| Per-instance keypoint data |
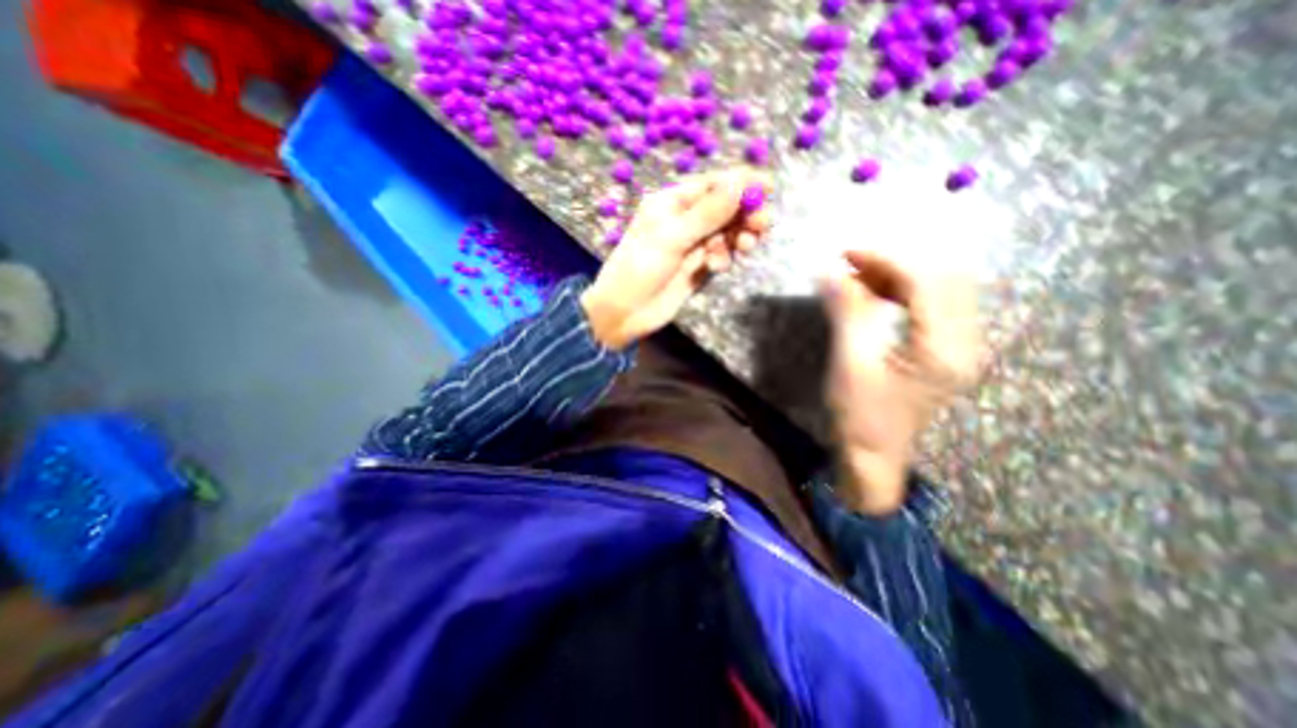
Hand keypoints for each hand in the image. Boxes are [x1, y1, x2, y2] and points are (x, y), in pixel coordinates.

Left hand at [581, 172, 766, 353]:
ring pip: (726, 232)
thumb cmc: (639, 269)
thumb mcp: (671, 237)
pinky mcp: (697, 267)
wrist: (624, 313)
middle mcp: (685, 219)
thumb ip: (707, 213)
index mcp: (672, 202)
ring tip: (746, 247)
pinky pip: (720, 255)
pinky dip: (723, 258)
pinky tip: (716, 267)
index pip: (713, 184)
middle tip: (762, 225)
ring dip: (739, 237)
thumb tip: (739, 182)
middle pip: (725, 208)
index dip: (741, 183)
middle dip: (745, 214)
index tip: (769, 187)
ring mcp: (692, 245)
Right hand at [819, 249, 983, 516]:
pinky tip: (874, 294)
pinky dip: (902, 293)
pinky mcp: (944, 351)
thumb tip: (830, 272)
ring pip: (939, 290)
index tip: (846, 253)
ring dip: (899, 276)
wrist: (873, 456)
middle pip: (941, 279)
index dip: (886, 259)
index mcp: (944, 348)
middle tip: (851, 262)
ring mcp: (959, 347)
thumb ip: (846, 312)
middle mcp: (965, 342)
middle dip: (894, 262)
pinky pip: (932, 307)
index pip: (926, 282)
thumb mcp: (850, 362)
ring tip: (858, 275)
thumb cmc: (861, 415)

| Work required |
This task calls for the records to be copied exactly, without pictures.

| Response to the exercise |
Hand keypoints for each hand in the image. Boxes are [x1, y1, x2, y2] and points are (x, y), in pixel coordinates.

Left hand at [581, 172, 766, 353]:
ring pip: (726, 232)
thumb cmc: (639, 269)
thumb mcp: (671, 237)
pinky mcp: (697, 267)
wrist: (624, 313)
middle mcp: (685, 219)
thumb ip: (707, 213)
index mcp: (672, 202)
ring tip: (746, 247)
pinky pip: (720, 255)
pinky dip: (723, 258)
pinky tip: (716, 267)
index pip: (713, 184)
middle tip: (762, 225)
ring dip: (739, 237)
thumb tip: (739, 182)
middle pip: (725, 208)
index dip: (741, 183)
middle dip: (745, 214)
index tip: (769, 187)
ring mcp: (692, 245)
Right hand at [819, 249, 983, 516]:
pinky tip: (874, 294)
pinky dip: (902, 293)
pinky mcp: (944, 351)
thumb tip: (830, 272)
ring pip: (939, 290)
index tip: (846, 253)
ring dip: (899, 276)
wrist: (873, 456)
middle pip: (941, 279)
index dip: (886, 259)
index mcp: (944, 348)
middle tip: (851, 262)
ring mcp: (959, 347)
thumb ip: (846, 312)
middle mcp: (965, 342)
middle dip: (894, 262)
pinky pip: (932, 307)
index pip: (926, 282)
thumb mcp: (850, 362)
ring tip: (858, 275)
thumb cmc: (861, 415)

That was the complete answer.